(TEXT UNDER STUDY begins)

I think is terrible.
Like a horrible version of Spanish.

youtube.com/watch?v=ybcvlxivscw&feature=youtu.be&t=43s

it sounds slavic because you strain all your vowels with a 'y-' in front of them

don't do that just speak normally

but that's the normal ;_;

Sounds like the unholy offspring of Italian and Spanish

Not OP, but I also have a question to gringos: what do you think about the Brazilian English accent (for those who have already heard a Brazilian speaking English)?

I find the Brazilian Portuguese to sound like a retarded monkey version of Portugal Portuguese. I know it's a meme answer but that's really what it sounds like to me. It literally sounds like you took the elegant Portuguese language and turned it into a joke, like a child's imaginary language.

From what I understand it seems like most people tend to disagree with me on this. Maybe that's because was familiar with PT-Portuguese before I heard the BR-Portuguese.

I know that Cervantes considered portuguese to be "lovely and sweet". He had artistic sensibility, so I guess his opinion has some value

That's what I think about Norwegian, trashy version of Swedish.

Did I hurt your feelings?

It sounds slavic

I thought my Brazilian friend was the Caucus Mountains or some shit

was from the *

Not him, and I dont get mad with your opinion. I just think that things like:

>I find the Brazilian Portuguese to sound like a retarded monkey version of Portugal Portuguese

Are not very polite. Why call us monkeys in a discussion about language? Every thread people put a "brazilian =monkeys" in some phrase.

But other than that, thanks for your contribution.

Certa vez li a opinião de um estrangeiro de que português soava como "a conversa de passarinhos".

It's even more nasal than French and Mandarin.

Meme spanish.

...

A language that is similar to portuguese is old classic Latin. Look for some online vídeos: its actually quite like portuguese. I also wonder how English would sound to most people if we were not used to it from birth by hearing songs and watching tv and films. It sounds more harsh than Portugueses.

In the songs OP posted the language is definitely pleasant enough. It sounds very similar to Spanish, but more nasal and I can't really put my finger on it but there seem to be like a different type of "melody" compared to Spanish.

Spoken Portuguese (from random youtube clips) I must admit, is not appealing to me. Some of the sounds sound very foreign to me and almost a bit Arabic. And of course it being syllable timed sounds wrong to someone like me that's used to stress timed languages. It sounds very fast and a bit "flat" as a result.

(TEXT UNDER STUDY ends)

REQUIRED WORK:
• A. Answer these questions about the thread on how Portuguese sounds.
(i) Who, according to one commenter, considered Portuguese "lovely and sweet"?
(ii) Which language does one commenter call a trashy version of Swedish?
(iii) Than which two languages is Portuguese said to be even more nasal?
• B. Write the next few posts in the thread on how Portuguese sounds, following on from the last post shown.

(DATA UNDER STUDY begins)

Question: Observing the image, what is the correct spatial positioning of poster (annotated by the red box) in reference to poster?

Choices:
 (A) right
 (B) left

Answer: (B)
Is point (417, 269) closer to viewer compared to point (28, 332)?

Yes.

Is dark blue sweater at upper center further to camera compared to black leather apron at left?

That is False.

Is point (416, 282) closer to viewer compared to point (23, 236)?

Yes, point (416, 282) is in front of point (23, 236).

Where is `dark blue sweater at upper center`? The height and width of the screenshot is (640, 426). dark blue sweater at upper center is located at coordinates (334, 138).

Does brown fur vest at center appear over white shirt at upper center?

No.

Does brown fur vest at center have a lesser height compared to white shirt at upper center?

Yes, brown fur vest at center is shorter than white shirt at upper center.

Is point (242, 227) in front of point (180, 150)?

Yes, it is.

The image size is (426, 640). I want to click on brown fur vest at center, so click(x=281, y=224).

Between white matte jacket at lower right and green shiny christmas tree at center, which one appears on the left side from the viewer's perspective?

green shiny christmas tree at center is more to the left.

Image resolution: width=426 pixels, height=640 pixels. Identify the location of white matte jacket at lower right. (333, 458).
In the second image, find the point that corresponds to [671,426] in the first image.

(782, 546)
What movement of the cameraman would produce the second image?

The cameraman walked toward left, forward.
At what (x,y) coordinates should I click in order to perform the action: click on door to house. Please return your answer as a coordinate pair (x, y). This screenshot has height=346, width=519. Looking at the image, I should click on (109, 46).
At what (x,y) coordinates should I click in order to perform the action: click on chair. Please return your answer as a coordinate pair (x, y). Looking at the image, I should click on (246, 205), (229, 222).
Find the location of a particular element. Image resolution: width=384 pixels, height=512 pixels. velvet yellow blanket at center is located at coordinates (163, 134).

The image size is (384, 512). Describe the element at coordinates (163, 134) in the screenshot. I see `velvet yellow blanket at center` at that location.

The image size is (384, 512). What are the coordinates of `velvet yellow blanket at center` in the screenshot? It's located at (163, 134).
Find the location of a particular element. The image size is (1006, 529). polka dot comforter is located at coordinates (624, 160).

(DATA UNDER STUDY ends)

RESULTS BY TASK:
• A.
(i) Cervantes
(ii) Norwegian
(iii) French and Mandarin

• B.
This is my initial reaction, I'm sure that with time I'd be able to come to appreciate it more.

Portugese sounds like a gay Frenchman trying to speak Spanish

>Portugese sounds like a gay Frenchman trying to speak Spanish
Well, considering Portuguese is phonologically closer to French than to Spanish... yeah, kinda accurate.

When I pay attention to the sounds instead of the meaning, English sounds to me like someone put a potato under the tongue and is trying really hard to speak with no vowels.

>old classic Latin
I kinda disagree, they don't sound similar at all. Sure, if you pay attention you'll realize the vocabulary is pretty much the same, but everything else is alien.

I would like to share that when I try to search stuff on Google using the voice command it usually writes random stuff in Russian. Also, Americans and Canadians almost always think that I'm either speaking Spanish or Russian when they hear me saying stuff in brazilian-prtuguese.

As an American living in NYC I hear a lot of languages but Portuguese is the most recognizable one. Outside of NYC there are richer Portuguese immigrants from Portugal itself and their version of the language almost sounds like its not interchangeable.

Portuguese especially Brazilian has weird infliction and starts and stops a lot.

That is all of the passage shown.